Required work – Copy the records below word for word, leaving out the pictures.

Information shown –
____________

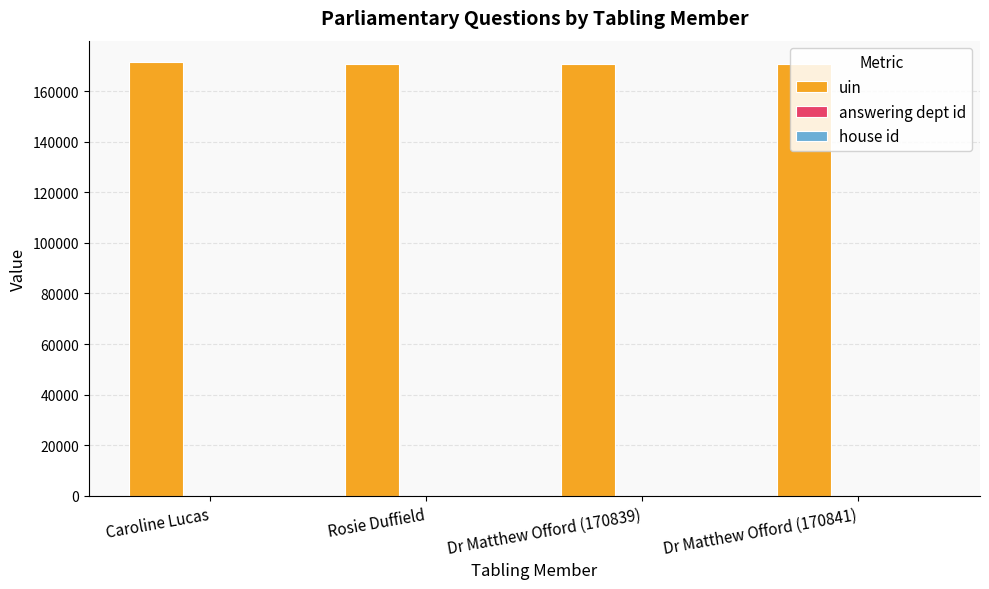

True or false: uin has a value of 59643 at Rosie Duffield.

False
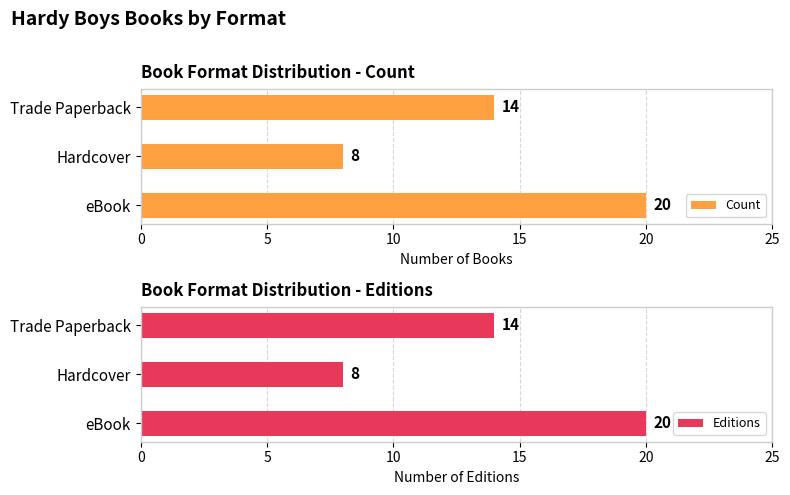

Where is Count nearest to the value 14?

Trade Paperback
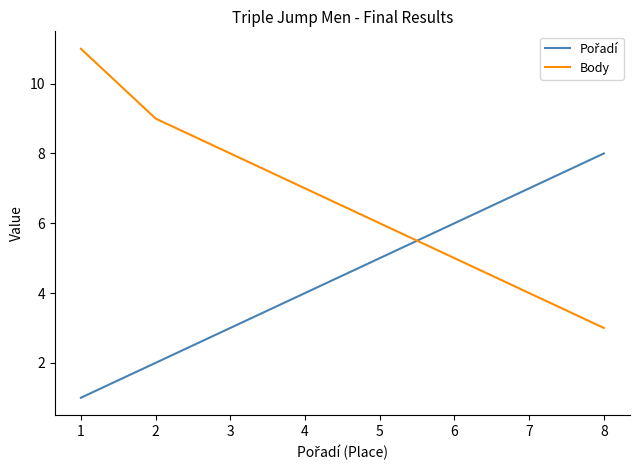

What is the difference between the maximum and second lowest values in the Body series?

7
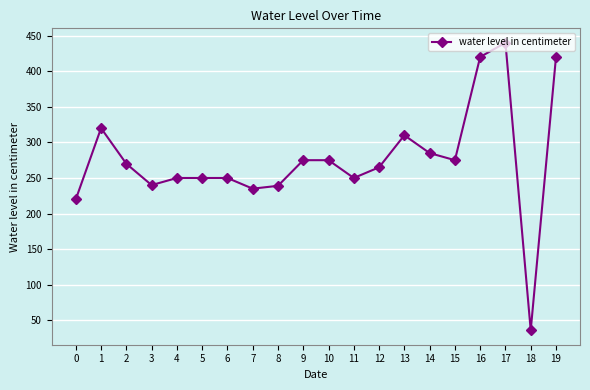

What is the difference between the values at 8 and 13?

71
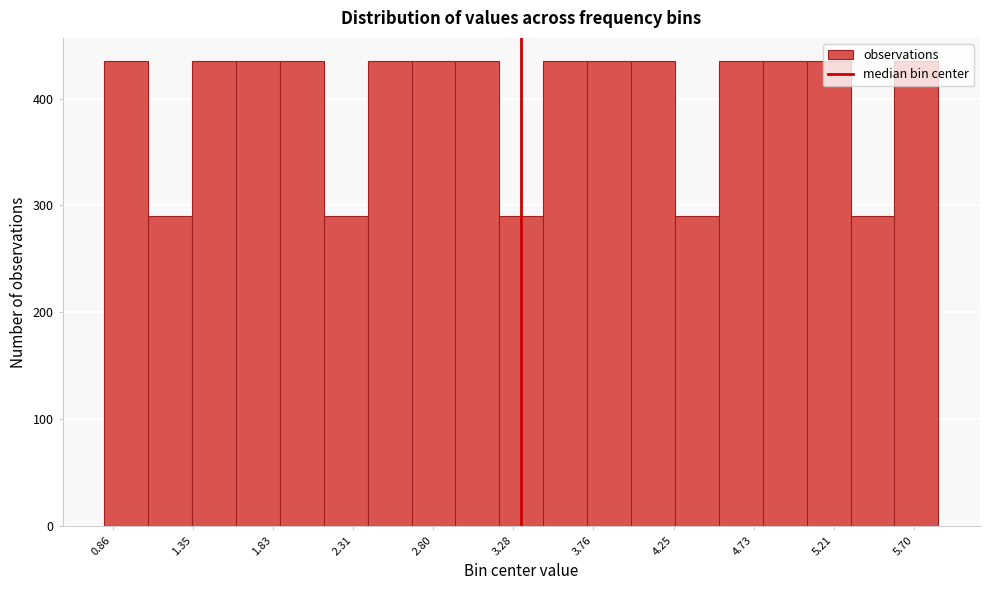

What is the height of the bar covering 3.20 to 3.45 on the x-axis? Neither the bar edges nor the heights are printed on the chart, so give them approximately, as read against the axes.

290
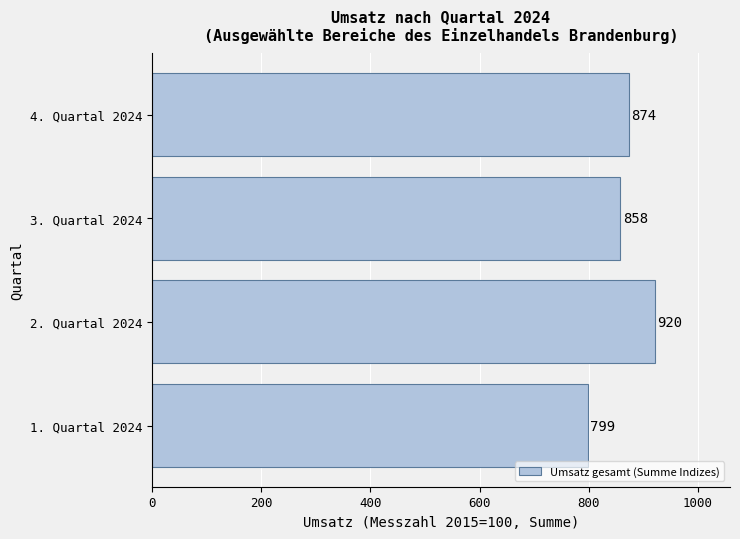

What is the greatest value displayed?

920.5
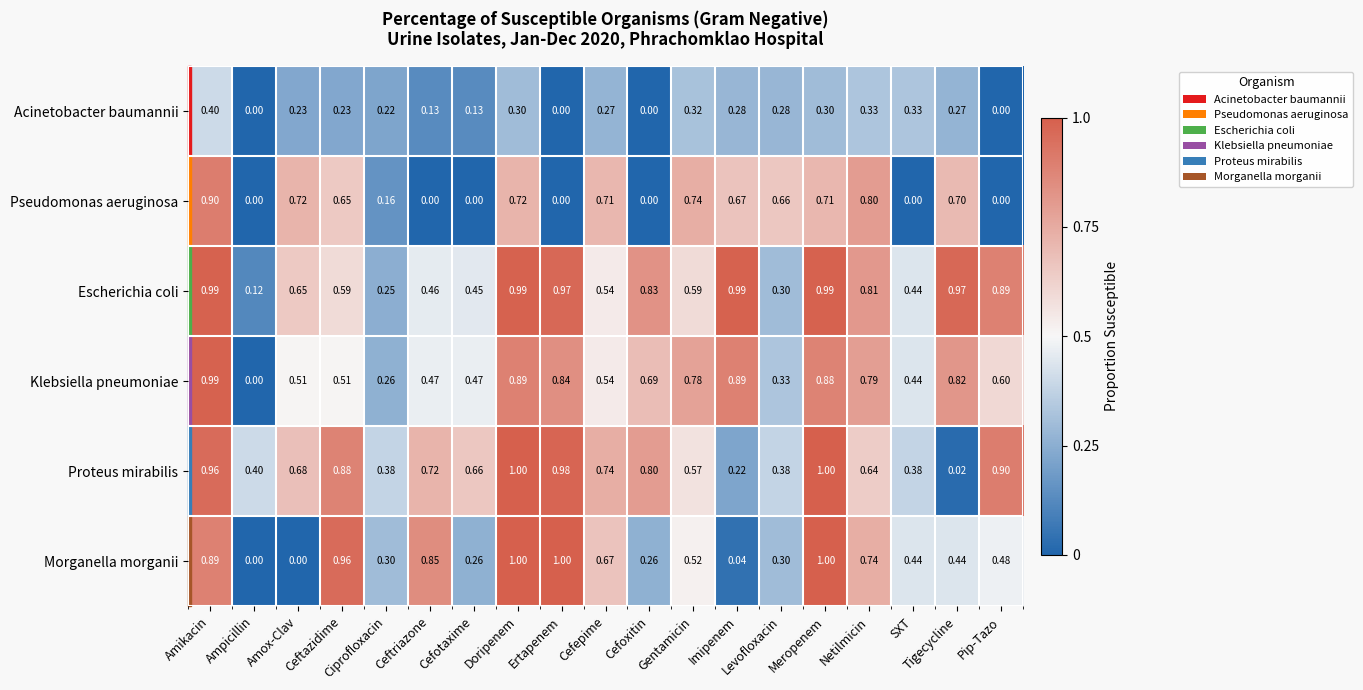

At which category is the sum across all series the highest?

Amikacin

____________

Answer below –
True or false: uin has a value of 59643 at Rosie Duffield.

False

Where is Count nearest to the value 14?

Trade Paperback

What is the difference between the maximum and second lowest values in the Body series?

7

What is the difference between the values at 8 and 13?

71

What is the height of the bar covering 3.20 to 3.45 on the x-axis? Neither the bar edges nor the heights are printed on the chart, so give them approximately, as read against the axes.

290

What is the greatest value displayed?

920.5

At which category is the sum across all series the highest?

Amikacin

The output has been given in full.